Battle for Attention in B2B Marketing

By | October 12, 2010

Diana Huff, always on top of interesting B2B Web Marketing happenings and insights, in a post entitled “Win the Battle for Attention by Creating Engaging Content“, points to an interesting e-Book from a UK-based B2B technology marketing agency: “The New B2B marketing Manifesto: Five imperatives and six staples you need to win the battle of attention.”

The premise is that from a B2B marketing perspective, we are living in a new world in which old rules, or ‘conventional wisdom,’ do not apply.  Today, it is about competing for attention, and the community’s attention span has been reduced significantly.  The part about throwing out conventional wisdom sounds to me to be an overly dramatic statement–I believe some of the marketing efforts in the past that focus on relationships can be transformed in the digital world–though I certainly agree that the landscape has shifted enormously.  We as B2B marketers have to adapt to new ways in which buyers get exposed to our messages, and how marketing efforts are tied more closely with accountability.

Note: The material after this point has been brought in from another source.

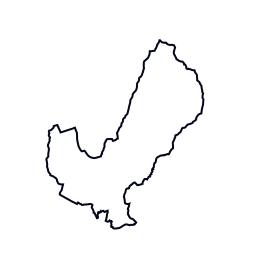 outline of Gura Humorului, Suceava, Romania, rotated 216°
{"feature_id": "2599482B5765834419568", "entity_name": "Gura Humorului", "entity_type": "district", "adm_level": 2, "iso_a3": "ROU", "parent_name": "Romania", "parent_adm1": "Suceava", "projection": "orthographic", "projection_center": [25.87, 47.518], "detail": "fine", "context": "isolated", "style": "outline", "palette": "ink", "viewbox_px": 256, "rotation_deg": 216, "n_neighbors": 0, "source": "geoboundaries", "source_scale": "gbopen_adm2", "svg_char_len": 5689}
<svg xmlns="http://www.w3.org/2000/svg" viewBox="0 0 256 256"><g transform="rotate(216 128 128)"><path d="M154.1,217.5L153.8,216.8L153.3,214.7L153.3,212.2L152.8,211.3L152.3,209.2L152.3,208.4L151.9,206.3L152.1,205.8L152.8,205.4L154.1,203.9L155.5,203.0L153.8,200.1L153.0,196.6L153.1,195.6L153.6,194.0L153.7,192.9L154.0,192.1L154.1,191.4L153.9,190.8L153.7,190.3L152.6,188.7L151.6,187.3L151.1,186.6L150.7,186.2L150.2,185.9L149.7,184.1L149.3,183.3L149.0,182.3L148.7,181.7L148.3,180.2L147.9,178.9L147.8,177.9L147.8,177.1L148.4,175.3L148.2,174.8L147.1,172.9L146.9,172.2L146.9,169.6L144.7,166.1L144.1,164.7L143.7,163.1L144.1,158.4L143.1,156.4L142.8,155.7L142.6,154.2L142.6,152.8L142.2,151.3L141.7,150.9L140.8,148.9L139.9,146.5L139.2,144.8L138.8,144.1L138.0,142.0L136.9,139.4L136.9,138.1L137.1,137.0L137.2,136.2L136.6,134.9L136.8,134.2L137.1,133.7L137.1,132.2L136.7,131.4L136.0,130.3L135.8,129.5L136.0,128.6L136.0,128.1L135.7,127.3L134.7,125.8L134.7,125.1L135.0,122.9L134.5,120.9L134.1,119.1L134.0,117.6L133.5,117.0L131.7,115.4L130.0,113.4L130.7,112.4L131.0,110.9L131.8,109.7L132.7,108.7L134.2,109.7L134.9,109.3L135.5,109.1L135.9,108.6L138.0,107.1L138.5,106.4L138.5,105.8L138.4,105.3L138.5,104.7L138.4,104.3L138.1,104.1L138.1,103.3L137.9,102.9L138.0,102.0L136.9,100.1L136.1,99.3L135.8,98.4L135.8,97.6L135.3,96.7L134.9,95.4L134.8,93.7L134.7,93.1L133.8,91.7L134.0,91.0L133.8,90.2L133.2,89.2L136.1,85.4L137.6,83.8L139.9,82.7L141.8,82.2L143.5,82.2L144.8,82.4L149.1,83.9L150.1,83.9L151.0,82.6L151.7,82.0L152.7,82.1L154.9,82.9L157.4,84.3L160.6,87.1L162.9,89.4L164.4,91.5L166.7,94.2L169.2,95.7L171.1,97.1L172.8,94.5L179.9,84.8L186.9,88.9L189.2,86.0L188.7,85.2L188.5,84.6L188.5,84.1L189.0,81.2L189.2,80.7L190.2,79.7L190.2,79.1L189.9,78.5L188.3,77.2L188.2,76.2L187.7,75.4L187.3,75.1L185.6,74.5L185.3,73.5L183.8,71.4L183.3,69.1L182.7,67.1L182.3,66.5L180.0,65.0L178.4,62.4L177.4,60.3L175.8,58.2L175.7,57.7L175.8,56.2L175.8,55.0L175.5,54.5L174.5,53.7L172.0,51.1L170.9,49.3L170.0,48.5L169.1,48.0L166.9,46.0L166.1,45.6L163.8,45.0L163.1,44.1L160.2,44.9L157.0,45.0L155.9,44.8L155.2,44.5L154.3,43.5L152.1,42.3L151.5,42.1L149.7,42.7L148.7,43.2L147.4,44.2L145.2,38.8L145.1,38.3L145.1,36.6L144.9,35.5L144.7,34.8L144.2,34.4L143.9,34.0L130.4,35.6L124.6,36.6L124.7,38.3L122.5,38.4L121.4,38.8L120.2,38.6L119.0,39.5L118.8,40.0L116.8,41.6L113.7,44.5L112.4,44.9L111.6,44.9L110.6,42.3L108.9,41.6L106.7,40.3L106.0,39.2L105.2,39.6L100.0,36.8L99.7,37.1L99.6,37.8L99.8,38.0L99.9,38.3L100.8,38.9L101.1,39.4L101.5,39.6L101.7,40.7L102.3,41.4L102.6,42.3L102.3,42.8L102.1,42.9L101.2,43.4L101.2,43.6L101.0,43.3L100.3,44.6L100.3,45.1L99.3,46.5L97.7,46.2L95.9,49.1L94.9,48.0L94.8,47.4L93.9,45.2L93.1,43.9L92.1,41.6L91.5,39.8L89.6,40.1L88.8,41.0L88.6,42.3L87.7,42.0L87.3,42.3L86.8,43.0L86.1,42.8L85.9,41.3L84.4,40.0L84.3,39.8L84.3,39.3L84.1,38.8L83.3,38.2L82.9,38.3L82.2,38.9L81.8,38.8L81.6,38.4L81.3,38.3L80.7,38.3L80.1,38.5L78.0,40.2L76.0,42.4L74.5,46.1L73.6,48.1L72.5,49.2L70.8,49.9L69.6,50.2L68.9,51.3L68.5,51.5L66.9,52.7L66.5,54.0L66.0,53.9L65.8,56.3L67.3,56.8L67.8,56.6L69.2,57.1L70.9,57.1L72.9,56.4L74.1,56.8L74.8,56.9L76.1,57.8L77.1,58.0L77.6,58.8L78.4,59.5L78.6,60.4L79.5,61.8L80.3,62.2L80.8,62.9L80.8,63.5L81.4,65.6L81.7,66.2L82.1,66.7L82.4,67.5L82.6,67.2L83.8,66.1L85.7,65.4L86.3,65.5L89.2,68.6L91.1,70.2L91.2,70.7L91.9,72.2L92.1,73.2L92.2,73.6L92.2,74.1L93.4,77.0L93.4,77.8L93.1,78.7L92.0,79.4L91.7,80.0L91.8,80.2L92.0,80.3L92.5,81.9L92.4,82.5L92.0,83.5L92.1,84.1L91.7,84.6L91.5,85.2L91.5,86.2L91.3,86.7L90.5,87.9L88.4,87.6L86.9,87.2L85.1,89.0L83.4,91.4L83.7,91.7L84.4,93.3L84.6,95.3L84.6,96.4L84.5,96.6L83.7,97.0L82.9,97.7L82.7,97.8L82.4,97.7L82.4,99.7L82.6,100.3L82.3,101.5L81.8,101.6L81.9,102.2L81.8,102.5L82.5,103.2L82.3,104.2L82.0,104.5L82.8,105.4L82.6,106.9L82.7,107.2L83.1,107.7L83.6,107.8L83.8,108.1L83.8,108.7L83.5,109.4L84.2,109.4L84.2,110.6L84.1,111.0L84.2,111.8L84.4,112.2L85.1,112.8L85.5,113.9L85.8,114.5L85.9,115.3L85.5,116.0L85.7,116.5L85.7,116.8L86.2,118.0L86.6,118.7L86.9,119.6L87.1,120.1L87.1,121.3L87.0,121.8L86.3,122.8L86.2,123.2L85.4,124.9L84.9,125.2L83.8,126.5L83.2,126.7L83.0,127.2L82.4,127.6L82.4,127.9L82.1,128.0L81.8,128.6L81.4,129.0L80.9,130.0L79.8,130.5L79.5,131.0L79.7,131.4L79.7,132.4L80.1,133.4L80.2,133.7L80.1,134.9L80.2,135.8L79.7,138.2L82.3,141.5L82.9,142.1L83.4,143.2L83.6,145.3L84.0,146.5L84.3,146.9L84.2,147.4L84.4,148.3L84.8,149.1L85.3,149.8L85.0,150.5L84.2,151.4L84.1,151.9L83.7,152.6L83.8,153.8L83.3,154.8L83.2,156.0L84.0,159.3L83.9,160.1L82.3,161.6L81.9,163.1L82.0,163.8L81.8,165.5L81.7,165.9L81.1,166.6L79.8,168.3L79.1,169.4L78.8,170.2L79.1,170.9L78.9,171.6L78.5,172.3L77.9,174.3L77.9,174.6L78.1,175.4L78.5,175.8L78.8,176.8L78.9,178.0L79.0,178.7L79.0,179.1L78.6,180.9L78.0,182.0L77.2,182.9L77.2,183.0L77.9,184.0L78.8,185.9L79.1,186.2L80.6,189.9L81.2,191.3L82.9,193.9L83.7,195.4L85.5,196.3L85.9,196.8L86.6,197.9L87.2,199.1L87.4,199.8L87.6,200.2L88.5,200.5L89.4,201.1L89.9,201.9L92.1,203.8L93.2,205.2L95.0,205.8L96.1,206.4L96.8,206.9L97.4,207.1L99.9,207.2L100.3,207.4L101.2,208.9L102.2,209.8L103.4,211.4L104.6,211.9L106.3,212.4L108.1,213.8L108.6,213.3L110.8,212.4L112.1,212.2L112.8,211.9L113.2,211.5L114.0,211.4L114.6,210.6L115.1,210.5L116.0,210.7L116.8,211.6L117.2,212.0L118.9,212.9L119.2,212.8L119.9,212.4L120.1,212.9L120.9,213.1L121.3,213.5L122.1,213.6L123.1,213.7L123.9,213.0L126.2,212.3L127.1,212.3L128.2,212.4L129.1,212.1L130.2,212.9L132.8,214.2L133.3,214.5L134.0,214.7L134.5,215.1L135.4,216.0L136.2,217.9L137.3,220.9L138.3,221.3L139.4,222.0L140.4,221.5L141.0,221.3L143.0,219.8L144.5,219.1L146.2,219.0L146.9,219.4L147.3,219.4L147.8,219.2L148.2,218.9L148.3,218.5L150.3,217.5L151.0,217.4L152.1,217.4L153.7,217.8L154.1,217.5Z" fill="none" stroke="#020617" stroke-width="2"/></g></svg>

The new B2B marketer — as the e-Book explains — is “the engine of the company”, owing to the increasing importance of information, which the marketer controls (in my words, through crafting the message and the coupling of information dissemination and market feedback).  The core challenge in the current Internet environment, is about competing for attention.  Diana Huff summarizes it well:

To get someone’s attention, you have to earn it. And you do it through engaging content that explains why you do what you do, is genuine, fresh and insightful (versus being warmed over and dull), and that goes beyond digital — as in, it ties together the offline and online worlds we all inhabit.

Coupling the limited attention span of viewers with the need to gain attention, I would argue that engaging content has to be centrally about how the product or service you make is relevant to the prospective buyer (pretty much common sense).  This naturally points to methods that convey the product experience in ways that buyers can demonstrate it solves their problems, for example, using simulations that are embedded in real customer stories/issues.  Games and tricks will only go so far, and could distract the buyer long enough to lose his or her attention (or divert focus away from the compelling need your product fills).

In the e-Book, Velocity develops and explores the idea of the “WIIFM filter”, or “What’s In It For Me?” filter.  What does the buyer get from engaging your content?  Velocity proposes it has be one (or both) of the following:

  1. This will be useful to you.
  2. This will be entertaining.

Though I think the e-Book is very good already, if I were asked how to improve it (or follow-up to it), I would have liked to see more of discussion about the role of entertainment in marketing pieces and the danger in which it can eclipse the message.